監督:塚本晋也/渋谷シネセゾン/★3(60点)
本家goo movie公式サイト

ヌリカベ龍平が初めて松田優作の息子に見えた映画。一も二もなくhitomiに尽きる。
「都市と肉体」を描き続ける自主制作映画作家・塚本晋也。
監督・脚本・撮影・美術・編集・出演って、毎度毎度ホント自主制作だな。

ここ数作「肉体の内側=精神」に近づいていたが、久しぶりに『鉄男』の世界に戻った気もする。

東京で生まれ育ち「ビルが建ち並ぶ様が好きだった」、その一方で「圧迫感を感じ始めた」と塚本晋也は語っていたことがある。「好きだけど壊したい」そんなコンクリートジャングルに対する思いがあるという。
本作の登場人物達はまさしく塚本晋也自身だ。
都市生活の中でえも言われぬ「圧迫感」を感じている者達であり、「破壊衝動」を秘めている。『鉄男』の破壊対象は“都市”だったが、本作は“肉体”に向けられる。
「平和ボケ」「覚醒」という単語が用いられ、明確に「都市の中に於ける肉体の復権」が叫ばれる。
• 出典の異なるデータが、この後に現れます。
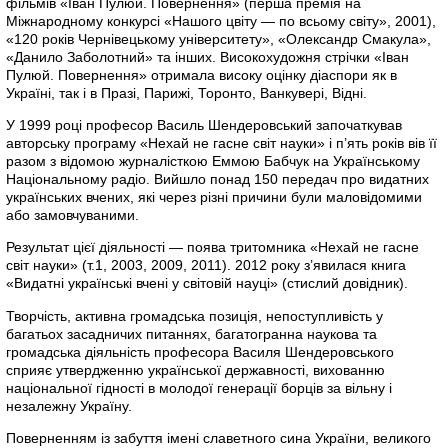
фільмів «Іван Пулюй. Повернення» (перша премія на
Міжнародному конкурсі «Нашого цвіту — по всьому світу», 2001),
«120 років Чернівецькому університету», «Олександр Смакула»,
«Данило Заболотний» та інших. Високохудожня стрічки «Іван
Пулюй. Повернення» отримала високу оцінку діаспори як в
Україні, так і в Празі, Парижі, Торонто, Ванкувері, Відні.
У 1999 році професор Василь Шендеровський започаткував
авторську програму «Нехай не гасне світ науки» і п’ять років вів її
разом з відомою журналісткою Еммою Бабчук на Українському
Національному радіо. Вийшло понад 150 передач про видатних
українських вчених, які через різні причини були маловідомими
або замовчуваними.
Результат цієї діяльності — поява тритомника «Нехай не гасне
світ науки» (т.1, 2003, 2009, 2011). 2012 року з’явилася книга
«Видатні українські вчені у світовій науці» (стислий довідник).
Творчість, активна громадська позиція, непоступливість у
багатьох засадничих питаннях, багатогранна наукова та
громадська діяльність професора Василя Шендеровського
сприяє утвердженню української державності, вихованню
національної гідності в молодої генерації борців за вільну і
незалежну Україну.
Поверненням із забуття імені славетного сина України, великого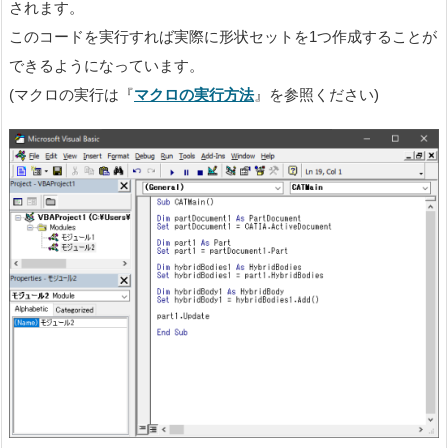
されます。
このコードを実行すれば実際に形状セットを1つ作成することが
できるようになっています。
(マクロの実行は『
マクロの実行方法
』を参照ください)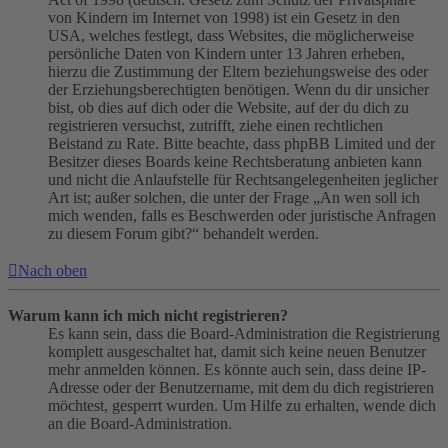
von Kindern im Internet von 1998) ist ein Gesetz in den
USA, welches festlegt, dass Websites, die möglicherweise
persönliche Daten von Kindern unter 13 Jahren erheben,
hierzu die Zustimmung der Eltern beziehungsweise des oder
der Erziehungsberechtigten benötigen. Wenn du dir unsicher
bist, ob dies auf dich oder die Website, auf der du dich zu
registrieren versuchst, zutrifft, ziehe einen rechtlichen
Beistand zu Rate. Bitte beachte, dass phpBB Limited und der
Besitzer dieses Boards keine Rechtsberatung anbieten kann
und nicht die Anlaufstelle für Rechtsangelegenheiten jeglicher
Art ist; außer solchen, die unter der Frage „An wen soll ich
mich wenden, falls es Beschwerden oder juristische Anfragen
zu diesem Forum gibt?“ behandelt werden.
Nach oben
Warum kann ich mich nicht registrieren?
Es kann sein, dass die Board-Administration die Registrierung
komplett ausgeschaltet hat, damit sich keine neuen Benutzer
mehr anmelden können. Es könnte auch sein, dass deine IP-
Adresse oder der Benutzername, mit dem du dich registrieren
möchtest, gesperrt wurden. Um Hilfe zu erhalten, wende dich
an die Board-Administration.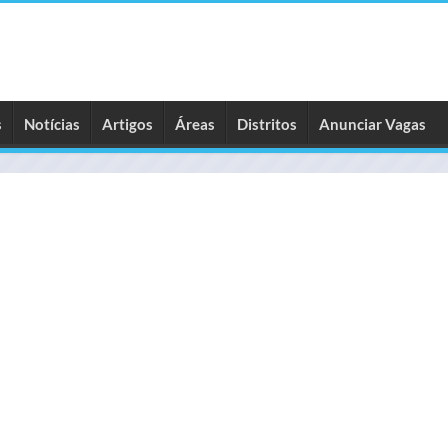
s
Notícias
Artigos
Áreas
Distritos
Anunciar Vagas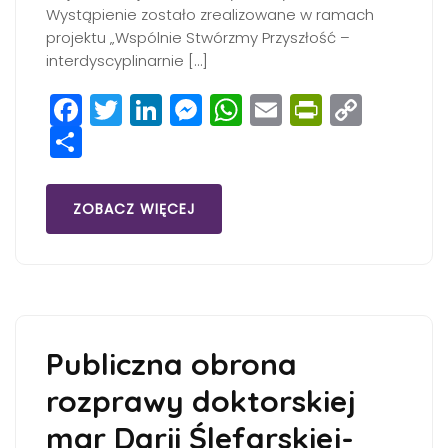
Wystąpienie zostało zrealizowane w ramach
projektu „Wspólnie Stwórzmy Przyszłość –
interdyscyplinarnie […]
Facebook
Twitter
LinkedIn
Messenger
WhatsApp
Email
PrintFri
Copy
Share
Link
ZOBACZ WIĘCEJ
Publiczna obrona
rozprawy doktorskiej
mgr Darii Ślefarskiej-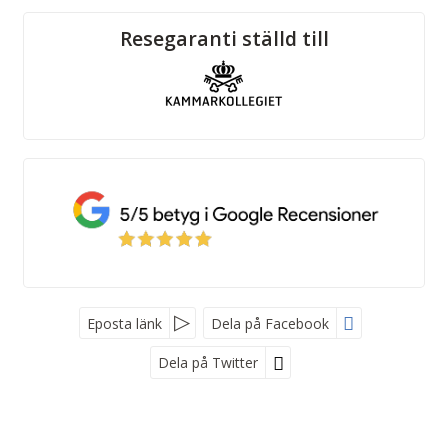
Sociala medier
Resegaranti ställd till
Eposta länk
Dela på Facebook
Dela på Twitter
Kroatienspecialisten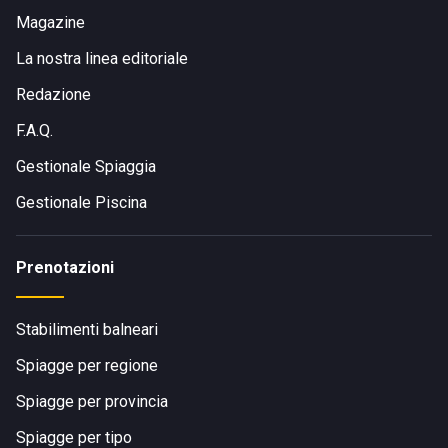
Magazine
La nostra linea editoriale
Redazione
F.A.Q.
Gestionale Spiaggia
Gestionale Piscina
Prenotazioni
Stabilimenti balneari
Spiagge per regione
Spiagge per provincia
Spiagge per tipo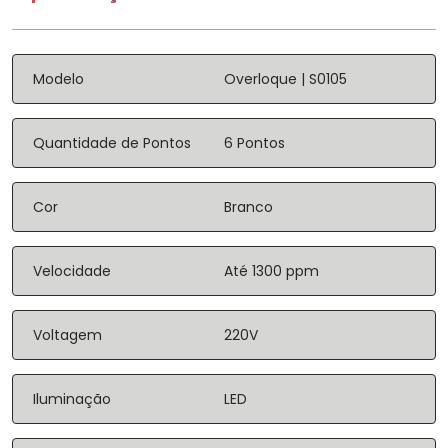
Modelo
Overloque | S0105
Quantidade de Pontos
6 Pontos
Cor
Branco
Velocidade
Até 1300 ppm
Voltagem
220V
Iluminação
LED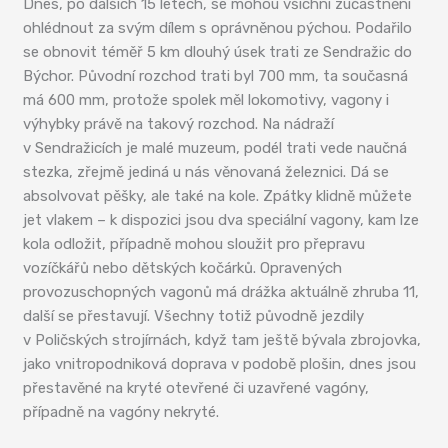
Dnes, po dalších 15 letech, se mohou všichni zúčastnění
ohlédnout za svým dílem s oprávněnou pýchou. Podařilo
se obnovit téměř 5 km dlouhý úsek trati ze Sendražic do
Býchor. Původní rozchod trati byl 700 mm, ta současná
má 600 mm, protože spolek měl lokomotivy, vagony i
výhybky právě na takový rozchod. Na nádraží
v Sendražicích je malé muzeum, podél trati vede naučná
stezka, zřejmě jediná u nás věnovaná železnici. Dá se
absolvovat pěšky, ale také na kole. Zpátky klidně můžete
jet vlakem – k dispozici jsou dva speciální vagony, kam lze
kola odložit, případně mohou sloužit pro přepravu
vozíčkářů nebo dětských kočárků. Opravených
provozuschopných vagonů má drážka aktuálně zhruba 11,
další se přestavují. Všechny totiž původně jezdily
v Poličských strojírnách, když tam ještě bývala zbrojovka,
jako vnitropodniková doprava v podobě plošin, dnes jsou
přestavěné na kryté otevřené či uzavřené vagóny,
případně na vagóny nekryté.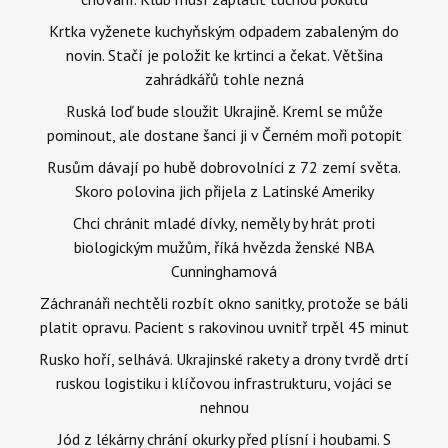
Krtka vyženete kuchyňským odpadem zabaleným do
novin. Stačí je položit ke krtinci a čekat. Většina
zahrádkářů tohle nezná
Ruská loď bude sloužit Ukrajině. Kreml se může
pominout, ale dostane šanci ji v Černém moři potopit
Rusům dávají po hubě dobrovolníci z 72 zemí světa.
Skoro polovina jich přijela z Latinské Ameriky
Chci chránit mladé dívky, neměly by hrát proti
biologickým mužům, říká hvězda ženské NBA
Cunninghamová
Záchranáři nechtěli rozbít okno sanitky, protože se báli
platit opravu. Pacient s rakovinou uvnitř trpěl 45 minut
Rusko hoří, selhává. Ukrajinské rakety a drony tvrdě drtí
ruskou logistiku i klíčovou infrastrukturu, vojáci se
nehnou
Jód z lékárny chrání okurky před plísní i houbami. S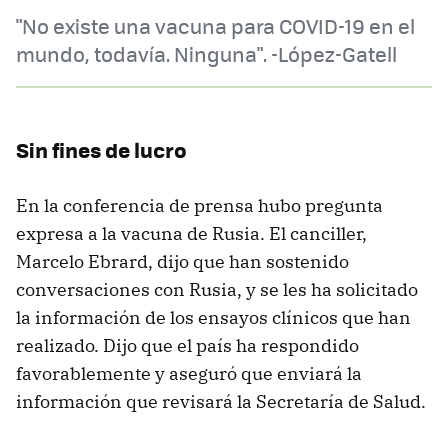
"No existe una vacuna para COVID-19 en el
mundo, todavía. Ninguna". -López-Gatell
Sin fines de lucro
En la conferencia de prensa hubo pregunta
expresa a la vacuna de Rusia. El canciller,
Marcelo Ebrard, dijo que han sostenido
conversaciones con Rusia, y se les ha solicitado
la información de los ensayos clínicos que han
realizado. Dijo que el país ha respondido
favorablemente y aseguró que enviará la
información que revisará la Secretaría de Salud.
常に塚本映画は、「真実に基づいた感動ストーリー」という流行りの現実的設定嘘話とは対極だ。
SF的異常な設定の下で痛みを伴う肉体が存在し、感情の流れも非常にリアルである。
ま、これは私が毎度言ってることなのだが。

ところが今回はチト事情が違う。
それは、一も二もなくhitomiに尽きる。
「良くも悪くも」ではない。「悪くも悪くも」hitomiに尽きる。
この映画の狂言回し(語り部)は彼女なのだが、これがヒドイ。
何がビックリするって、1センテンスまともにしゃべれない。
単語が2つ並ぶともうダメ。6文字以上の単語はお手上げ。
ちーっとも語り部になってない。

なもんだから、彼女の感情の流れが自然に思えない。
どうしてバリバリのキャリアがすんなり「悪夢探偵」なんか信じるかね。自らの命を張ろうとするかね。
いや、これは演技力が伴えば素直にノレるのだ。観ていて自然に思える範囲なのだ。
要するに話は一切破綻していない。
大変残念な結果だと言っていい。いや、それはそれで楽しんだんだけどね。
思いの外、ヌリカベは良かったよ。

余談

どうやら塚本晋也は「脚フェチ」のようだ。思い返せば、エロス全開『六月の蛇』でも「胸」を強調することはなく、常に「脚」だった気がする。